SSO support is available from version 3.12 onwards.
How It Works
CMDBsyncer does not implement an OpenID Connect or SAML client itself. Instead, it trusts the REMOTE_USER header set by the reverse proxy in front of it. The proxy is responsible for authenticating the request; CMDBsyncer then logs the matching local user in automatically.
Configuration
Configure your reverse proxy to authenticate the request before it reaches CMDBsyncer. Example with mod_auth_openidc for Keycloak:
<Location /cmdbsyncer>
AuthType openid-connect
Require valid-user
</Location>
When running CMDBsyncer behind Apache with mod_wsgi, add WSGIPassAuthorization On to your virtual host.

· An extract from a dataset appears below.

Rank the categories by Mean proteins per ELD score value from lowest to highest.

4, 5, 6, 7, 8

Without it, Apache strips the Authorization header before the request reaches CMDBsyncer — SSO modules that rely on it (or API clients that send bearer tokens) will fail silently.
WSGIPassAuthorization On
Enable the trusted-header login in local_config.py:
config = {
'REMOTE_USER_LOGIN': True,
}
Then go to Profile → Users and set the name of each user to match exactly the remote username provided by your identity provider. When that user logs in via SSO, CMDBsyncer authenticates them automatically.
Fallback
If no matching user exists for the remote username, the classical login form is still available. The two mechanisms coexist.
Security Notes
Harden the webserver
REMOTE_USER_LOGIN makes CMDBsyncer trust the REMOTE_USER header set by the webserver. Make sure your reverse proxy strips that header on unauthenticated paths — otherwise the login becomes trivially forgeable by clients setting the header themselves.
Note
The REMOTE_USER_LOGIN setting only controls whether CMDBsyncer trusts the remote user header. The actual authentication (token validation, session handling, etc.) must be done by the webserver.